● **Records from a collection**
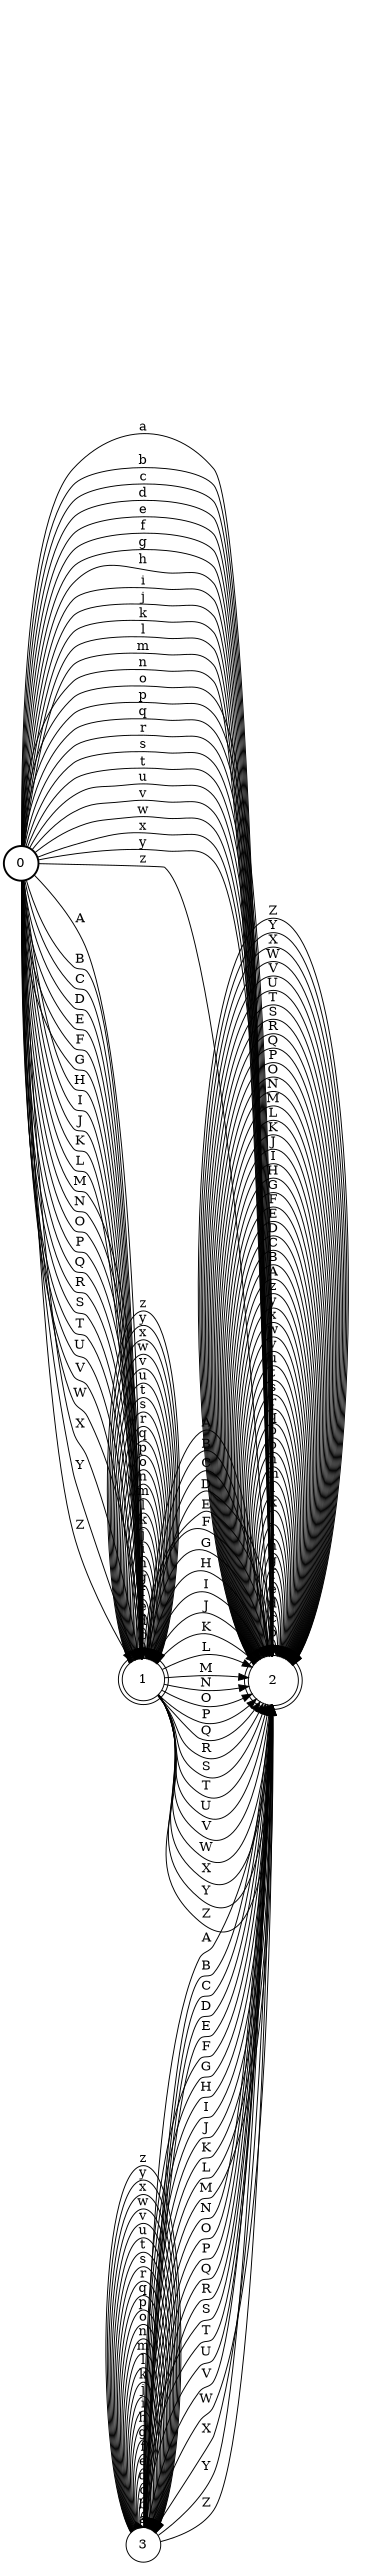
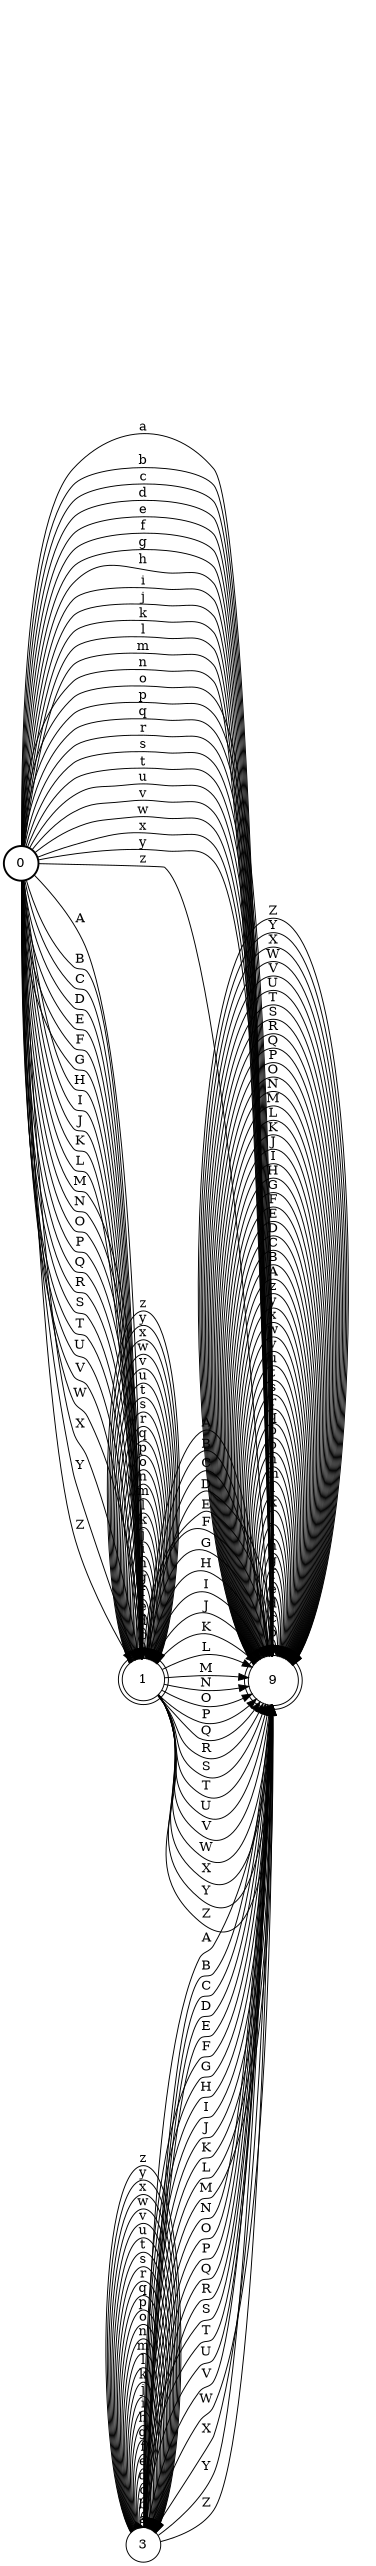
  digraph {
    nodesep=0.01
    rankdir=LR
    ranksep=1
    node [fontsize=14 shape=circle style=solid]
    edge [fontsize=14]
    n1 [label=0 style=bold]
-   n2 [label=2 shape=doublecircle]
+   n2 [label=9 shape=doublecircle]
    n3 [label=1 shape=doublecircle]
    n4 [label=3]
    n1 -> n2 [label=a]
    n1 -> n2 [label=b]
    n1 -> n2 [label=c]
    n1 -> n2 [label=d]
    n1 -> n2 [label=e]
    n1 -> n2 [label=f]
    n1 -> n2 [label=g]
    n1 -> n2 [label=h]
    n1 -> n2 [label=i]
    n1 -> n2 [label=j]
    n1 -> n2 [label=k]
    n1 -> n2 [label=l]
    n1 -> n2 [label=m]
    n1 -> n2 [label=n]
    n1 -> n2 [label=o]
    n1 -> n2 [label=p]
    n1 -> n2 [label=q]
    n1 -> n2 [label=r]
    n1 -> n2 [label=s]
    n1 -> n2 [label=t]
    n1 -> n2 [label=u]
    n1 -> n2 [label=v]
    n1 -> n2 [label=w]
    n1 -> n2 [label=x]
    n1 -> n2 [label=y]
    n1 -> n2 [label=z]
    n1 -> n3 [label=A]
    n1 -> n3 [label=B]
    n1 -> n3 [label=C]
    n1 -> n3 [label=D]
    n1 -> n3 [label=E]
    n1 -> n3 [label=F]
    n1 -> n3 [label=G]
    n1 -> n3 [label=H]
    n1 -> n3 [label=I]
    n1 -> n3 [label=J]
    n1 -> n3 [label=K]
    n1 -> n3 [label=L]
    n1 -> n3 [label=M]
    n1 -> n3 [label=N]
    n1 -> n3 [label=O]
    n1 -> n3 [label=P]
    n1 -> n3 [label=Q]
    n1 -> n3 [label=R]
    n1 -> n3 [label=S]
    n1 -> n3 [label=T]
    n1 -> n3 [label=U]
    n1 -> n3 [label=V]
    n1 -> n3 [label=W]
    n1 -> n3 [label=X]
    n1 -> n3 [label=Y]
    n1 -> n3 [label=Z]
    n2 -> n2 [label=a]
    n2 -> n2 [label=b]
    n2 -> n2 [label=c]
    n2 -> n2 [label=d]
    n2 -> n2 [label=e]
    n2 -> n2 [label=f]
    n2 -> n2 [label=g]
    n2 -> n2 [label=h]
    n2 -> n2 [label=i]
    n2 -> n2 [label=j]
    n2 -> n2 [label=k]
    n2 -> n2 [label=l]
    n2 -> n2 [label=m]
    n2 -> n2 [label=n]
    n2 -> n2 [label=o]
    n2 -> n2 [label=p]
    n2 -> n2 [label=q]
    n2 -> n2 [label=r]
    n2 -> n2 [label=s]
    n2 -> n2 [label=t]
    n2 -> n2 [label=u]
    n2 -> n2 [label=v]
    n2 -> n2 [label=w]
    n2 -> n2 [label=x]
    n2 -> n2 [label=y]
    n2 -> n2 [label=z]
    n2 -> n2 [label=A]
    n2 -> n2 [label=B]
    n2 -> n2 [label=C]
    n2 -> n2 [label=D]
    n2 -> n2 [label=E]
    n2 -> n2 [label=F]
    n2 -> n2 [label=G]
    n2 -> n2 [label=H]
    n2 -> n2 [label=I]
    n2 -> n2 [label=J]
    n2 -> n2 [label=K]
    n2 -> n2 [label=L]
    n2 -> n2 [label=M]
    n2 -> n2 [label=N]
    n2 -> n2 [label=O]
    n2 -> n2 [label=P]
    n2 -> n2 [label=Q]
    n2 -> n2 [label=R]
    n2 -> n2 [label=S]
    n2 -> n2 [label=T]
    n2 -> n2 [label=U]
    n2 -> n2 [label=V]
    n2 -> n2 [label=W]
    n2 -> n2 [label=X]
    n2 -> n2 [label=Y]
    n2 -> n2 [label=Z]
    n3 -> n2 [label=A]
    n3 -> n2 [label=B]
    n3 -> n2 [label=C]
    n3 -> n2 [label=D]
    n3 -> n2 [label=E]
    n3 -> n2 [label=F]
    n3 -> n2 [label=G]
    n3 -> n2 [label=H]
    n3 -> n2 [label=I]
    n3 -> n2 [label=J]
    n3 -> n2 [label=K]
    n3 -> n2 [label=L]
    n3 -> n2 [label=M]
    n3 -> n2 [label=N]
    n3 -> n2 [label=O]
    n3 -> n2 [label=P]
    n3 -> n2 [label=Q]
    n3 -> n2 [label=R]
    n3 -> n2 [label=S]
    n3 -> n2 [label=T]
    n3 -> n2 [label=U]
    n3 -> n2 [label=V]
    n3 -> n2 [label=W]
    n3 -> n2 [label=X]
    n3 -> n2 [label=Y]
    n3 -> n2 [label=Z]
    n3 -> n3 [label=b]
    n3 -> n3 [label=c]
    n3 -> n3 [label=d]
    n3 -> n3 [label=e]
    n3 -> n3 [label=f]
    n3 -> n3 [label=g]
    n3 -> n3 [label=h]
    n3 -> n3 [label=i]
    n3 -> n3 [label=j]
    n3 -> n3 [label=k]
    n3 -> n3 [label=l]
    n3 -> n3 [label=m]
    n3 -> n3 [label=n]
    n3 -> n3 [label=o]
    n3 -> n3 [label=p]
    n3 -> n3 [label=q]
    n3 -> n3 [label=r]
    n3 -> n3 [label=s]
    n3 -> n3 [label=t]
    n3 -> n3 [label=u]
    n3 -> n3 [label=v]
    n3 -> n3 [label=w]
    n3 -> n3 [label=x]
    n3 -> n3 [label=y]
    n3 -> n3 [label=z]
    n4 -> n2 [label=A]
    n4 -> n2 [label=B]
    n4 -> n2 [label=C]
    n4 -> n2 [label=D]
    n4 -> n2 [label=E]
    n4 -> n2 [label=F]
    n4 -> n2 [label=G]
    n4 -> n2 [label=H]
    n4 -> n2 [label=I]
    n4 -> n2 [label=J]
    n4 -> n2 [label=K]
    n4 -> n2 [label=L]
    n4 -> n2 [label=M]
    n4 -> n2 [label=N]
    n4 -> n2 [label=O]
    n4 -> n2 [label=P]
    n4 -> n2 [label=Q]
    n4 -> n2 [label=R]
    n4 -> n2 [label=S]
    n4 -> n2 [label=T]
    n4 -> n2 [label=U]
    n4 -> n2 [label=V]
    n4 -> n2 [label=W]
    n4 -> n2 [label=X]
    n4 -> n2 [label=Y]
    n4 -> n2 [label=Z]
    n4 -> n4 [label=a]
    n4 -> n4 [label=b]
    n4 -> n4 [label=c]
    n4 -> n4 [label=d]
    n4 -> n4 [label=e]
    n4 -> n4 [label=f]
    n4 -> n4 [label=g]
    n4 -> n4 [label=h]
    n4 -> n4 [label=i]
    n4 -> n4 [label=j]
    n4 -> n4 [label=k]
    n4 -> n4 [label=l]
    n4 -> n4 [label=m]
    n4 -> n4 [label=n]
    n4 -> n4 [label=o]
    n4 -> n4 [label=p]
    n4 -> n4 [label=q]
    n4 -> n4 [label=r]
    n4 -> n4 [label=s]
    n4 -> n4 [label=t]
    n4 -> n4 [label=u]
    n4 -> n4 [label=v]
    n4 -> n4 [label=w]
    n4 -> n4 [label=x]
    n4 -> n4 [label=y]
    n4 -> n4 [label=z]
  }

● **TO BE DONE**
Give back all of the data above line for line, with nothing changed, but leave out the pictures.

● **TASK RESULT**
  digraph {
    nodesep=0.01
    rankdir=LR
    ranksep=1
    node [fontsize=14 shape=circle style=solid]
    edge [fontsize=14]
    n1 [label=0 style=bold]
-   n2 [label=2 shape=doublecircle]
+   n2 [label=9 shape=doublecircle]
    n3 [label=1 shape=doublecircle]
    n4 [label=3]
    n1 -> n2 [label=a]
    n1 -> n2 [label=b]
    n1 -> n2 [label=c]
    n1 -> n2 [label=d]
    n1 -> n2 [label=e]
    n1 -> n2 [label=f]
    n1 -> n2 [label=g]
    n1 -> n2 [label=h]
    n1 -> n2 [label=i]
    n1 -> n2 [label=j]
    n1 -> n2 [label=k]
    n1 -> n2 [label=l]
    n1 -> n2 [label=m]
    n1 -> n2 [label=n]
    n1 -> n2 [label=o]
    n1 -> n2 [label=p]
    n1 -> n2 [label=q]
    n1 -> n2 [label=r]
    n1 -> n2 [label=s]
    n1 -> n2 [label=t]
    n1 -> n2 [label=u]
    n1 -> n2 [label=v]
    n1 -> n2 [label=w]
    n1 -> n2 [label=x]
    n1 -> n2 [label=y]
    n1 -> n2 [label=z]
    n1 -> n3 [label=A]
    n1 -> n3 [label=B]
    n1 -> n3 [label=C]
    n1 -> n3 [label=D]
    n1 -> n3 [label=E]
    n1 -> n3 [label=F]
    n1 -> n3 [label=G]
    n1 -> n3 [label=H]
    n1 -> n3 [label=I]
    n1 -> n3 [label=J]
    n1 -> n3 [label=K]
    n1 -> n3 [label=L]
    n1 -> n3 [label=M]
    n1 -> n3 [label=N]
    n1 -> n3 [label=O]
    n1 -> n3 [label=P]
    n1 -> n3 [label=Q]
    n1 -> n3 [label=R]
    n1 -> n3 [label=S]
    n1 -> n3 [label=T]
    n1 -> n3 [label=U]
    n1 -> n3 [label=V]
    n1 -> n3 [label=W]
    n1 -> n3 [label=X]
    n1 -> n3 [label=Y]
    n1 -> n3 [label=Z]
    n2 -> n2 [label=a]
    n2 -> n2 [label=b]
    n2 -> n2 [label=c]
    n2 -> n2 [label=d]
    n2 -> n2 [label=e]
    n2 -> n2 [label=f]
    n2 -> n2 [label=g]
    n2 -> n2 [label=h]
    n2 -> n2 [label=i]
    n2 -> n2 [label=j]
    n2 -> n2 [label=k]
    n2 -> n2 [label=l]
    n2 -> n2 [label=m]
    n2 -> n2 [label=n]
    n2 -> n2 [label=o]
    n2 -> n2 [label=p]
    n2 -> n2 [label=q]
    n2 -> n2 [label=r]
    n2 -> n2 [label=s]
    n2 -> n2 [label=t]
    n2 -> n2 [label=u]
    n2 -> n2 [label=v]
    n2 -> n2 [label=w]
    n2 -> n2 [label=x]
    n2 -> n2 [label=y]
    n2 -> n2 [label=z]
    n2 -> n2 [label=A]
    n2 -> n2 [label=B]
    n2 -> n2 [label=C]
    n2 -> n2 [label=D]
    n2 -> n2 [label=E]
    n2 -> n2 [label=F]
    n2 -> n2 [label=G]
    n2 -> n2 [label=H]
    n2 -> n2 [label=I]
    n2 -> n2 [label=J]
    n2 -> n2 [label=K]
    n2 -> n2 [label=L]
    n2 -> n2 [label=M]
    n2 -> n2 [label=N]
    n2 -> n2 [label=O]
    n2 -> n2 [label=P]
    n2 -> n2 [label=Q]
    n2 -> n2 [label=R]
    n2 -> n2 [label=S]
    n2 -> n2 [label=T]
    n2 -> n2 [label=U]
    n2 -> n2 [label=V]
    n2 -> n2 [label=W]
    n2 -> n2 [label=X]
    n2 -> n2 [label=Y]
    n2 -> n2 [label=Z]
    n3 -> n2 [label=A]
    n3 -> n2 [label=B]
    n3 -> n2 [label=C]
    n3 -> n2 [label=D]
    n3 -> n2 [label=E]
    n3 -> n2 [label=F]
    n3 -> n2 [label=G]
    n3 -> n2 [label=H]
    n3 -> n2 [label=I]
    n3 -> n2 [label=J]
    n3 -> n2 [label=K]
    n3 -> n2 [label=L]
    n3 -> n2 [label=M]
    n3 -> n2 [label=N]
    n3 -> n2 [label=O]
    n3 -> n2 [label=P]
    n3 -> n2 [label=Q]
    n3 -> n2 [label=R]
    n3 -> n2 [label=S]
    n3 -> n2 [label=T]
    n3 -> n2 [label=U]
    n3 -> n2 [label=V]
    n3 -> n2 [label=W]
    n3 -> n2 [label=X]
    n3 -> n2 [label=Y]
    n3 -> n2 [label=Z]
    n3 -> n3 [label=b]
    n3 -> n3 [label=c]
    n3 -> n3 [label=d]
    n3 -> n3 [label=e]
    n3 -> n3 [label=f]
    n3 -> n3 [label=g]
    n3 -> n3 [label=h]
    n3 -> n3 [label=i]
    n3 -> n3 [label=j]
    n3 -> n3 [label=k]
    n3 -> n3 [label=l]
    n3 -> n3 [label=m]
    n3 -> n3 [label=n]
    n3 -> n3 [label=o]
    n3 -> n3 [label=p]
    n3 -> n3 [label=q]
    n3 -> n3 [label=r]
    n3 -> n3 [label=s]
    n3 -> n3 [label=t]
    n3 -> n3 [label=u]
    n3 -> n3 [label=v]
    n3 -> n3 [label=w]
    n3 -> n3 [label=x]
    n3 -> n3 [label=y]
    n3 -> n3 [label=z]
    n4 -> n2 [label=A]
    n4 -> n2 [label=B]
    n4 -> n2 [label=C]
    n4 -> n2 [label=D]
    n4 -> n2 [label=E]
    n4 -> n2 [label=F]
    n4 -> n2 [label=G]
    n4 -> n2 [label=H]
    n4 -> n2 [label=I]
    n4 -> n2 [label=J]
    n4 -> n2 [label=K]
    n4 -> n2 [label=L]
    n4 -> n2 [label=M]
    n4 -> n2 [label=N]
    n4 -> n2 [label=O]
    n4 -> n2 [label=P]
    n4 -> n2 [label=Q]
    n4 -> n2 [label=R]
    n4 -> n2 [label=S]
    n4 -> n2 [label=T]
    n4 -> n2 [label=U]
    n4 -> n2 [label=V]
    n4 -> n2 [label=W]
    n4 -> n2 [label=X]
    n4 -> n2 [label=Y]
    n4 -> n2 [label=Z]
    n4 -> n4 [label=a]
    n4 -> n4 [label=b]
    n4 -> n4 [label=c]
    n4 -> n4 [label=d]
    n4 -> n4 [label=e]
    n4 -> n4 [label=f]
    n4 -> n4 [label=g]
    n4 -> n4 [label=h]
    n4 -> n4 [label=i]
    n4 -> n4 [label=j]
    n4 -> n4 [label=k]
    n4 -> n4 [label=l]
    n4 -> n4 [label=m]
    n4 -> n4 [label=n]
    n4 -> n4 [label=o]
    n4 -> n4 [label=p]
    n4 -> n4 [label=q]
    n4 -> n4 [label=r]
    n4 -> n4 [label=s]
    n4 -> n4 [label=t]
    n4 -> n4 [label=u]
    n4 -> n4 [label=v]
    n4 -> n4 [label=w]
    n4 -> n4 [label=x]
    n4 -> n4 [label=y]
    n4 -> n4 [label=z]
  }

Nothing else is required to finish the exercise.